### EXERCISE BRIEF
What is needed is the full set of records, word for word, with no pictures.

### Plain-text document sources
╔══
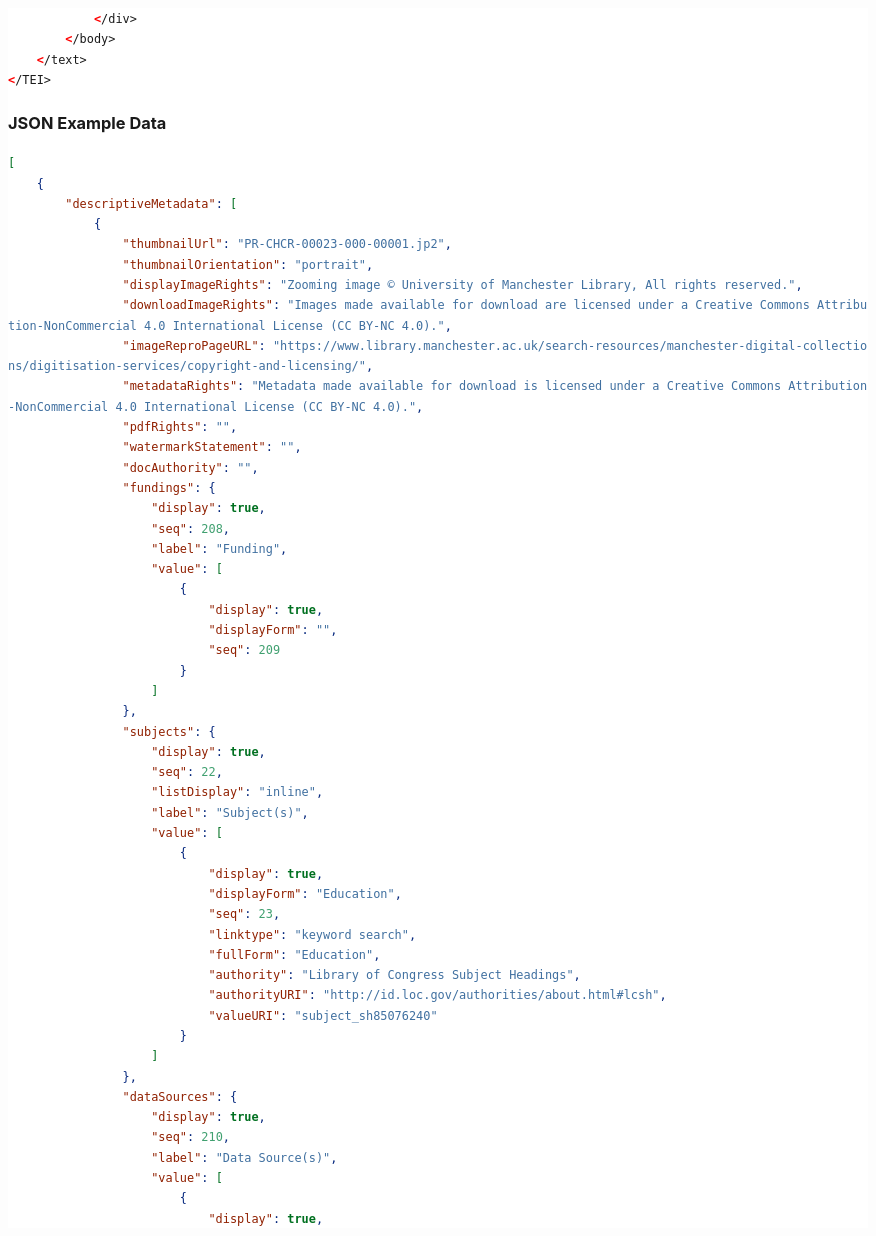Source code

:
 ```xml
            </div>
        </body>
    </text>
</TEI>
```

### JSON Example Data

```JSON
[
	{
		"descriptiveMetadata": [
			{
				"thumbnailUrl": "PR-CHCR-00023-000-00001.jp2",
				"thumbnailOrientation": "portrait",
				"displayImageRights": "Zooming image © University of Manchester Library, All rights reserved.",
				"downloadImageRights": "Images made available for download are licensed under a Creative Commons Attribution-NonCommercial 4.0 International License (CC BY-NC 4.0).",
				"imageReproPageURL": "https://www.library.manchester.ac.uk/search-resources/manchester-digital-collections/digitisation-services/copyright-and-licensing/",
				"metadataRights": "Metadata made available for download is licensed under a Creative Commons Attribution-NonCommercial 4.0 International License (CC BY-NC 4.0).",
				"pdfRights": "",
				"watermarkStatement": "",
				"docAuthority": "",
				"fundings": {
					"display": true,
					"seq": 208,
					"label": "Funding",
					"value": [
						{
							"display": true,
							"displayForm": "",
							"seq": 209
						}
					]
				},
				"subjects": {
					"display": true,
					"seq": 22,
					"listDisplay": "inline",
					"label": "Subject(s)",
					"value": [
						{
							"display": true,
							"displayForm": "Education",
							"seq": 23,
							"linktype": "keyword search",
							"fullForm": "Education",
							"authority": "Library of Congress Subject Headings",
							"authorityURI": "http://id.loc.gov/authorities/about.html#lcsh",
							"valueURI": "subject_sh85076240"
						}
					]
				},
				"dataSources": {
					"display": true,
					"seq": 210,
					"label": "Data Source(s)",
					"value": [
						{
							"display": true,
```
╚══
### RESULT OF THE TASK
Source code

:
 ```xml
            </div>
        </body>
    </text>
</TEI>
```

### JSON Example Data

```JSON
[
	{
		"descriptiveMetadata": [
			{
				"thumbnailUrl": "PR-CHCR-00023-000-00001.jp2",
				"thumbnailOrientation": "portrait",
				"displayImageRights": "Zooming image © University of Manchester Library, All rights reserved.",
				"downloadImageRights": "Images made available for download are licensed under a Creative Commons Attribution-NonCommercial 4.0 International License (CC BY-NC 4.0).",
				"imageReproPageURL": "https://www.library.manchester.ac.uk/search-resources/manchester-digital-collections/digitisation-services/copyright-and-licensing/",
				"metadataRights": "Metadata made available for download is licensed under a Creative Commons Attribution-NonCommercial 4.0 International License (CC BY-NC 4.0).",
				"pdfRights": "",
				"watermarkStatement": "",
				"docAuthority": "",
				"fundings": {
					"display": true,
					"seq": 208,
					"label": "Funding",
					"value": [
						{
							"display": true,
							"displayForm": "",
							"seq": 209
						}
					]
				},
				"subjects": {
					"display": true,
					"seq": 22,
					"listDisplay": "inline",
					"label": "Subject(s)",
					"value": [
						{
							"display": true,
							"displayForm": "Education",
							"seq": 23,
							"linktype": "keyword search",
							"fullForm": "Education",
							"authority": "Library of Congress Subject Headings",
							"authorityURI": "http://id.loc.gov/authorities/about.html#lcsh",
							"valueURI": "subject_sh85076240"
						}
					]
				},
				"dataSources": {
					"display": true,
					"seq": 210,
					"label": "Data Source(s)",
					"value": [
						{
							"display": true,
```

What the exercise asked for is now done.